= WORK TASK =
Give the records below again, exactly as they appear.
MATERIAL FOR THIS TASK Start Marker
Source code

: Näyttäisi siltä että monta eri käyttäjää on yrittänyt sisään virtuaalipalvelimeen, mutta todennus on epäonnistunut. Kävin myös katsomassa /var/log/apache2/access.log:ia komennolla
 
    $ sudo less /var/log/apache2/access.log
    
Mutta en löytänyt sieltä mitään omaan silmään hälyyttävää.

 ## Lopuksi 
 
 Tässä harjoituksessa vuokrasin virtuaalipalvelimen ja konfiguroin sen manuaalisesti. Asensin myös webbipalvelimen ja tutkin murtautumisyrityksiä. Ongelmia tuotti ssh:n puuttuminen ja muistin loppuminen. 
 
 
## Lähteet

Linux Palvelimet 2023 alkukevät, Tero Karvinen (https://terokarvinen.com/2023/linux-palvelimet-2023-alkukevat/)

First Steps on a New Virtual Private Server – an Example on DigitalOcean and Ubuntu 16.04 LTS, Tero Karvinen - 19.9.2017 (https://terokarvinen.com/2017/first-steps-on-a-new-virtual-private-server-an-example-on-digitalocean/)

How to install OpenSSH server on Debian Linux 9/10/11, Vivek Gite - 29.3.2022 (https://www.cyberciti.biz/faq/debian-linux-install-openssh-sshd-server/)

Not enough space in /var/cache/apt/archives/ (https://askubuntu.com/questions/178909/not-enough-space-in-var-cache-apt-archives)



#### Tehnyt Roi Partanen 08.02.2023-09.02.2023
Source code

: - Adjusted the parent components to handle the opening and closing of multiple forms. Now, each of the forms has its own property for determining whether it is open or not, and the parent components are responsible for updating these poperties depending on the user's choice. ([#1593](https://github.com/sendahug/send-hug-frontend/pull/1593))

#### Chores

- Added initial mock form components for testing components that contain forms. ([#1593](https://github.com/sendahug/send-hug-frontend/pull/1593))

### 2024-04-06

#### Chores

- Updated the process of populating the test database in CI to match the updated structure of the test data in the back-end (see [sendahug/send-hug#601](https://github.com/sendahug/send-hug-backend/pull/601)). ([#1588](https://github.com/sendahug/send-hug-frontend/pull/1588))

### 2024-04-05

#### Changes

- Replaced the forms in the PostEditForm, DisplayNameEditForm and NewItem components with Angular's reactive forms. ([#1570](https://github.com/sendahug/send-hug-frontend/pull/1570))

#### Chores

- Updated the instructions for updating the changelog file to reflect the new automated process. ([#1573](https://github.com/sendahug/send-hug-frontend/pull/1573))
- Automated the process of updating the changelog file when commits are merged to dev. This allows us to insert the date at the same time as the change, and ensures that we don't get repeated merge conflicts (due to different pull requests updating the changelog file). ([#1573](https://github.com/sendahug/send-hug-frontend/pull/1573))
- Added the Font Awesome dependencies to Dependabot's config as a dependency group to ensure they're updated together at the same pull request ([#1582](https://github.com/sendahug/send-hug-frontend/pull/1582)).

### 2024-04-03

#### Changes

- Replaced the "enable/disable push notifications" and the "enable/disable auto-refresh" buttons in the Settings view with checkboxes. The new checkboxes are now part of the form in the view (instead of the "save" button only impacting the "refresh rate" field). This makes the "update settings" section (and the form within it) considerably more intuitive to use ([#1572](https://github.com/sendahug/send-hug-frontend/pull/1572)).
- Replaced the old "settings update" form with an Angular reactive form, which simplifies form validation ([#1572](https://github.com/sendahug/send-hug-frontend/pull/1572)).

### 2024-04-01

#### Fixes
MATERIAL FOR THIS TASK End Marker
= RESPONSE TO THE EXERCISE =
Source code

: Näyttäisi siltä että monta eri käyttäjää on yrittänyt sisään virtuaalipalvelimeen, mutta todennus on epäonnistunut. Kävin myös katsomassa /var/log/apache2/access.log:ia komennolla
 
    $ sudo less /var/log/apache2/access.log
    
Mutta en löytänyt sieltä mitään omaan silmään hälyyttävää.

 ## Lopuksi 
 
 Tässä harjoituksessa vuokrasin virtuaalipalvelimen ja konfiguroin sen manuaalisesti. Asensin myös webbipalvelimen ja tutkin murtautumisyrityksiä. Ongelmia tuotti ssh:n puuttuminen ja muistin loppuminen. 
 
 
## Lähteet

Linux Palvelimet 2023 alkukevät, Tero Karvinen (https://terokarvinen.com/2023/linux-palvelimet-2023-alkukevat/)

First Steps on a New Virtual Private Server – an Example on DigitalOcean and Ubuntu 16.04 LTS, Tero Karvinen - 19.9.2017 (https://terokarvinen.com/2017/first-steps-on-a-new-virtual-private-server-an-example-on-digitalocean/)

How to install OpenSSH server on Debian Linux 9/10/11, Vivek Gite - 29.3.2022 (https://www.cyberciti.biz/faq/debian-linux-install-openssh-sshd-server/)

Not enough space in /var/cache/apt/archives/ (https://askubuntu.com/questions/178909/not-enough-space-in-var-cache-apt-archives)



#### Tehnyt Roi Partanen 08.02.2023-09.02.2023
Source code

: - Adjusted the parent components to handle the opening and closing of multiple forms. Now, each of the forms has its own property for determining whether it is open or not, and the parent components are responsible for updating these poperties depending on the user's choice. ([#1593](https://github.com/sendahug/send-hug-frontend/pull/1593))

#### Chores

- Added initial mock form components for testing components that contain forms. ([#1593](https://github.com/sendahug/send-hug-frontend/pull/1593))

### 2024-04-06

#### Chores

- Updated the process of populating the test database in CI to match the updated structure of the test data in the back-end (see [sendahug/send-hug#601](https://github.com/sendahug/send-hug-backend/pull/601)). ([#1588](https://github.com/sendahug/send-hug-frontend/pull/1588))

### 2024-04-05

#### Changes

- Replaced the forms in the PostEditForm, DisplayNameEditForm and NewItem components with Angular's reactive forms. ([#1570](https://github.com/sendahug/send-hug-frontend/pull/1570))

#### Chores

- Updated the instructions for updating the changelog file to reflect the new automated process. ([#1573](https://github.com/sendahug/send-hug-frontend/pull/1573))
- Automated the process of updating the changelog file when commits are merged to dev. This allows us to insert the date at the same time as the change, and ensures that we don't get repeated merge conflicts (due to different pull requests updating the changelog file). ([#1573](https://github.com/sendahug/send-hug-frontend/pull/1573))
- Added the Font Awesome dependencies to Dependabot's config as a dependency group to ensure they're updated together at the same pull request ([#1582](https://github.com/sendahug/send-hug-frontend/pull/1582)).

### 2024-04-03

#### Changes

- Replaced the "enable/disable push notifications" and the "enable/disable auto-refresh" buttons in the Settings view with checkboxes. The new checkboxes are now part of the form in the view (instead of the "save" button only impacting the "refresh rate" field). This makes the "update settings" section (and the form within it) considerably more intuitive to use ([#1572](https://github.com/sendahug/send-hug-frontend/pull/1572)).
- Replaced the old "settings update" form with an Angular reactive form, which simplifies form validation ([#1572](https://github.com/sendahug/send-hug-frontend/pull/1572)).

### 2024-04-01

#### Fixes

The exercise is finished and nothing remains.